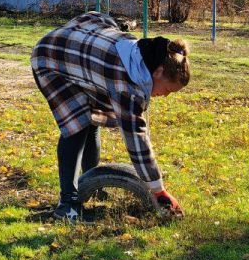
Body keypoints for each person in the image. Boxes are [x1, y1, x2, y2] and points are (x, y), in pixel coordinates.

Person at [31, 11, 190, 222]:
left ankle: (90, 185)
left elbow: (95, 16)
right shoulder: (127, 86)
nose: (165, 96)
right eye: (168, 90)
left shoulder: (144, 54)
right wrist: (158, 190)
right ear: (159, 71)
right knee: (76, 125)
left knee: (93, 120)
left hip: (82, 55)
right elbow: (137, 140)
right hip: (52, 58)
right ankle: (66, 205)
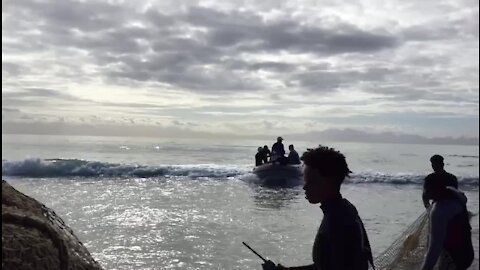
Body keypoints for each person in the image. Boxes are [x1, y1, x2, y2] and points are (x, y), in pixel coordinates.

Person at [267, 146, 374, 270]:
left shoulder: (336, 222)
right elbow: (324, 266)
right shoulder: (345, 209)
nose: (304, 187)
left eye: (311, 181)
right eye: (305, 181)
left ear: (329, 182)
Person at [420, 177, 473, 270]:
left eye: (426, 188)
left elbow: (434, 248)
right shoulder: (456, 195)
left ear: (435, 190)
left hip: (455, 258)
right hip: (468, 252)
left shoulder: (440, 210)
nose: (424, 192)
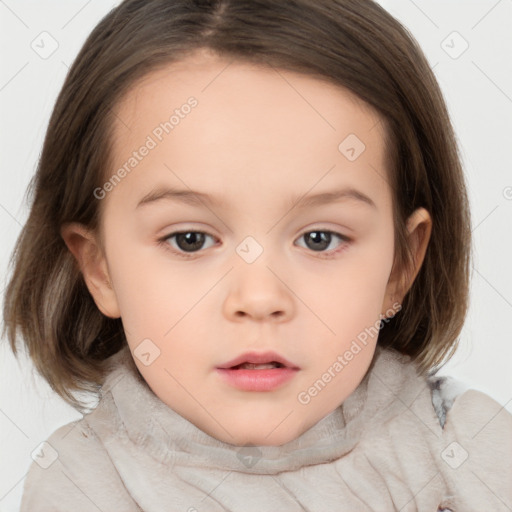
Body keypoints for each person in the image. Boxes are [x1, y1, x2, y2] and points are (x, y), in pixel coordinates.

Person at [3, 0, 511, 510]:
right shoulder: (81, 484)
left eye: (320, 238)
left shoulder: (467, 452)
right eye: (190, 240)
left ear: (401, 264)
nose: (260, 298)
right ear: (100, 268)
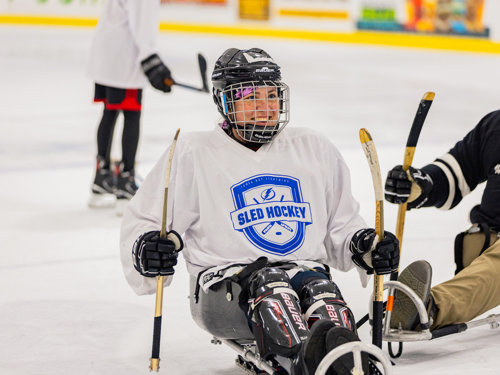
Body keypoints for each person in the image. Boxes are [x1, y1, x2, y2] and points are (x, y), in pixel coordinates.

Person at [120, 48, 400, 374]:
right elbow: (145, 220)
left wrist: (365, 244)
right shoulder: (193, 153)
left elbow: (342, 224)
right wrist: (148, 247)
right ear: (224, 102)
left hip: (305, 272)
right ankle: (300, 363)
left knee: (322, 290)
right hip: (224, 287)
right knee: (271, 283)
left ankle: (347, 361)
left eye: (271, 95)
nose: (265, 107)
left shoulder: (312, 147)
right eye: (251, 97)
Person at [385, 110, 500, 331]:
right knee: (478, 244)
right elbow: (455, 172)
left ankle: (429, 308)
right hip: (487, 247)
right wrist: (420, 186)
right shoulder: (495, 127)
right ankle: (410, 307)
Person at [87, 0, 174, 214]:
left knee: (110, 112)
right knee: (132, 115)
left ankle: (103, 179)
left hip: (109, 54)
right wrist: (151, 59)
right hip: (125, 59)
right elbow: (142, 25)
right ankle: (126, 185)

---

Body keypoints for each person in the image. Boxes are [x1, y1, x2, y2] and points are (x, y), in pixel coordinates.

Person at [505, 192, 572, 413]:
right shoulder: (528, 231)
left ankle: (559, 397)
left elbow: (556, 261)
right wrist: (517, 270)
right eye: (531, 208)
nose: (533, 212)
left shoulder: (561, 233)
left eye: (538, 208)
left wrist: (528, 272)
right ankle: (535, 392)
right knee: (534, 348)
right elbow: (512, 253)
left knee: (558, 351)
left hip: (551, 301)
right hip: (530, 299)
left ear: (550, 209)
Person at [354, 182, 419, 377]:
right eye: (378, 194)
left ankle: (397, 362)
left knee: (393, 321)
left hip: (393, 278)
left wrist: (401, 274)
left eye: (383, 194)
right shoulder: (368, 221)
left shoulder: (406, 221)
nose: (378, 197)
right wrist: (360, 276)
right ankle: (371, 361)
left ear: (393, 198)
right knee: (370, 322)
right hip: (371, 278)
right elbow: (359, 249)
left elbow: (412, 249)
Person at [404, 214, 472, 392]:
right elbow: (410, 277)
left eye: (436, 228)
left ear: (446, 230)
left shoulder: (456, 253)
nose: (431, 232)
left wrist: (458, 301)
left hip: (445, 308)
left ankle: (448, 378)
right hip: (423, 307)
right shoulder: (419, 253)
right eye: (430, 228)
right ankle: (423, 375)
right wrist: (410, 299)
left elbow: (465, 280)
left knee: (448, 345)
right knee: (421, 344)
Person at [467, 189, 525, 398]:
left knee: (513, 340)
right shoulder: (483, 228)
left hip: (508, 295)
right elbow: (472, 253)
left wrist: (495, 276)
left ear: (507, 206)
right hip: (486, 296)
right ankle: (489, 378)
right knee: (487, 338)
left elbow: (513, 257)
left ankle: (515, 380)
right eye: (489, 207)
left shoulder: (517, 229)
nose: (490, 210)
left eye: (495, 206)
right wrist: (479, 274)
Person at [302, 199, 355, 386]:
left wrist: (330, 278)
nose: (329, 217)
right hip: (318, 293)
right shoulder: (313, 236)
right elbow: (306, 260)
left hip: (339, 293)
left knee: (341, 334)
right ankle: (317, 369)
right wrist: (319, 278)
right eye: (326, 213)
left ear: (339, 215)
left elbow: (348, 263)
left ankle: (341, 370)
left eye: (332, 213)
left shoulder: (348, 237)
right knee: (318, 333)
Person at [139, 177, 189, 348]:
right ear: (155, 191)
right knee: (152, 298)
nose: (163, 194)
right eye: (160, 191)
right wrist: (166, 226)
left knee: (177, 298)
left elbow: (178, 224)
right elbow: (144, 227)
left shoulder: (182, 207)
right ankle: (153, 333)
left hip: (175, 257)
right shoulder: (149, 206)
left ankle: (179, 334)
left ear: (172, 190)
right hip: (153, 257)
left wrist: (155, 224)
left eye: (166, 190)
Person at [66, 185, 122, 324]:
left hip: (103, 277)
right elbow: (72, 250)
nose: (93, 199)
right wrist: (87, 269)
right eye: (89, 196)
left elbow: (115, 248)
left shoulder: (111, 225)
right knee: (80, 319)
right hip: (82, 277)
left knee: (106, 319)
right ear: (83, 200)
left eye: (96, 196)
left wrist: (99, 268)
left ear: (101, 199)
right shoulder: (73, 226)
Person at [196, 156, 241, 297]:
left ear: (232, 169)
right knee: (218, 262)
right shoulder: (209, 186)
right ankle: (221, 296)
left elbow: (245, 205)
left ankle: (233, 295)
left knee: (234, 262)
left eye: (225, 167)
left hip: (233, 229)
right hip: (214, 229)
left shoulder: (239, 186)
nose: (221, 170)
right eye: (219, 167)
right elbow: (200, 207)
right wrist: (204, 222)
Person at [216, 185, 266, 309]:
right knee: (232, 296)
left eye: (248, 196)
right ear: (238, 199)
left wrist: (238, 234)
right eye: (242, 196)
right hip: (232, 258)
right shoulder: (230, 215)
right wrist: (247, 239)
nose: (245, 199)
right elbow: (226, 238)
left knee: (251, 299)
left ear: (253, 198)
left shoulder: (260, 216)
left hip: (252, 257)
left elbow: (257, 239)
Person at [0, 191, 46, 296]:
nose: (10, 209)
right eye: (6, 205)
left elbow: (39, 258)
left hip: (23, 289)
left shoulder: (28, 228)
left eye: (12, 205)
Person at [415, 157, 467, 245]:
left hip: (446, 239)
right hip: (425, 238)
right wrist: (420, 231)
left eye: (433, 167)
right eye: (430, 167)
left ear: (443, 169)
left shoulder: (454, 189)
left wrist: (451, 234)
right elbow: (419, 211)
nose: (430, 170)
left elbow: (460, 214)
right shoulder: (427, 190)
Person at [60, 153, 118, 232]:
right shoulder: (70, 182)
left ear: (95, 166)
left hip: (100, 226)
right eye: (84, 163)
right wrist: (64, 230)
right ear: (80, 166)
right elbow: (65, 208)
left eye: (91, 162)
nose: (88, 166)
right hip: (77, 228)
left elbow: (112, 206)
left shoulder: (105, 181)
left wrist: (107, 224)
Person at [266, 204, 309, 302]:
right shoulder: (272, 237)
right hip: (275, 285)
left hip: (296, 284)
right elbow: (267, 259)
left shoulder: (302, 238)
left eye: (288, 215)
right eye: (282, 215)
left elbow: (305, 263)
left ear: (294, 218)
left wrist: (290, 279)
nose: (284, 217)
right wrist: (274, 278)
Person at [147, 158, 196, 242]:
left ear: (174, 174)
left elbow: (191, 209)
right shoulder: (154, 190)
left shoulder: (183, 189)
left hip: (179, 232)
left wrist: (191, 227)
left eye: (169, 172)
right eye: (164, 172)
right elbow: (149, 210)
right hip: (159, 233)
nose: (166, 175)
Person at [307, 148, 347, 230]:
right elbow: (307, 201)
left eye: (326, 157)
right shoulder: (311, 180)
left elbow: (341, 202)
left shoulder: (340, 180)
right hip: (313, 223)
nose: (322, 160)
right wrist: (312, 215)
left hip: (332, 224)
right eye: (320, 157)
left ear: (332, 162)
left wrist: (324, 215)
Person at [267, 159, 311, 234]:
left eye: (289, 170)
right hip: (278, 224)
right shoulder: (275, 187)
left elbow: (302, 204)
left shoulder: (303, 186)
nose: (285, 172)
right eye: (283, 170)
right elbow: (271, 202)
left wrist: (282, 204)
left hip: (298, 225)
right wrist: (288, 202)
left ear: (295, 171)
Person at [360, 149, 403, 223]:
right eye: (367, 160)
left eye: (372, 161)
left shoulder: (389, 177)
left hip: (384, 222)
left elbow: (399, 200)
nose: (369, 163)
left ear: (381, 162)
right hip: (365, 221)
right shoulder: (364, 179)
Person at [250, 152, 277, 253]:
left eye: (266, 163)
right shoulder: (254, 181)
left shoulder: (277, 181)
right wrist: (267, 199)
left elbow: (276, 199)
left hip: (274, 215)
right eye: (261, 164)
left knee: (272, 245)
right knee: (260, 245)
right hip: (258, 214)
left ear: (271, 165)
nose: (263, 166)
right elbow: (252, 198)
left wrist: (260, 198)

**TASK OBJECTIVE:**
Using the data above, transcribe the lines that run from the line with "right ankle: (371, 361)" to the line with "left knee: (448, 345)", both ends kept, and output nothing else.

**ANSWER SPACE:**
right ankle: (371, 361)
left ear: (393, 198)
right knee: (370, 322)
right hip: (371, 278)
right elbow: (359, 249)
left elbow: (412, 249)
Person at [404, 214, 472, 392]:
right elbow: (410, 277)
left eye: (436, 228)
left ear: (446, 230)
left shoulder: (456, 253)
nose: (431, 232)
left wrist: (458, 301)
left hip: (445, 308)
left ankle: (448, 378)
right hip: (423, 307)
right shoulder: (419, 253)
right eye: (430, 228)
right ankle: (423, 375)
right wrist: (410, 299)
left elbow: (465, 280)
left knee: (448, 345)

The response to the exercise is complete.